Law of Proximity
Objects that are near, or proximate to each other, tend to be perceived as a group.
Read the original on lawsofux.com →
The scenario: a shipping-details form. The fields and labels are identical in both versions — only the spacing changes. Notice how in the first version you genuinely can't tell which label belongs to which field.
What's wrong here?
Every label sits exactly halfway between two fields, so the eye can't tell if “Postal code” names the field
above it or below it. The checkbox floats away from its own text. Users fill in the wrong boxes,
then get validation errors they don't understand.
Shipping details
What changed?
Nothing was added or removed. Each label now sits tight against its own field, with clear space
separating each label–field pair from the next. Grouping is instant and effortless — no one has to think.
Shipping details
🔍 What changed
- Labels moved close to their own fields; whitespace between pairs is larger than within them.

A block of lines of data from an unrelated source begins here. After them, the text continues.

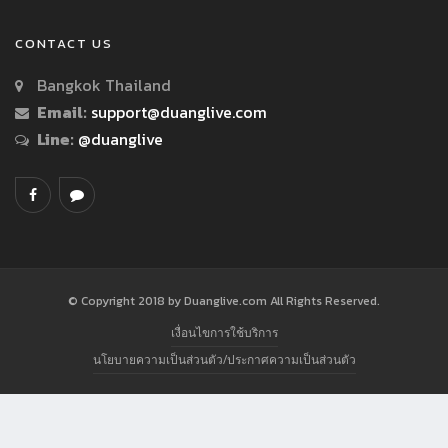
CONTACT US
Bangkok Thailand
Email:
support@duanglive.com
Line:
@duanglive
© Copyright 2018 by Duanglive.com All Rights Reserved.
เงื่อนไขการใช้บริการ
นโยบายความเป็นส่วนตัว/ประกาศความเป็นส่วนตัว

- The checkbox and its text now touch, so they read as one control.
- Zero new components, zero new copy — spacing alone did all the work.
💼 Explaining it to stakeholders
“People perceive things that are close together as belonging together — before they read a single word. Getting spacing right costs nothing and reduces form errors and support tickets. Whitespace isn't wasted space; it's doing the grouping work so users don't have to.”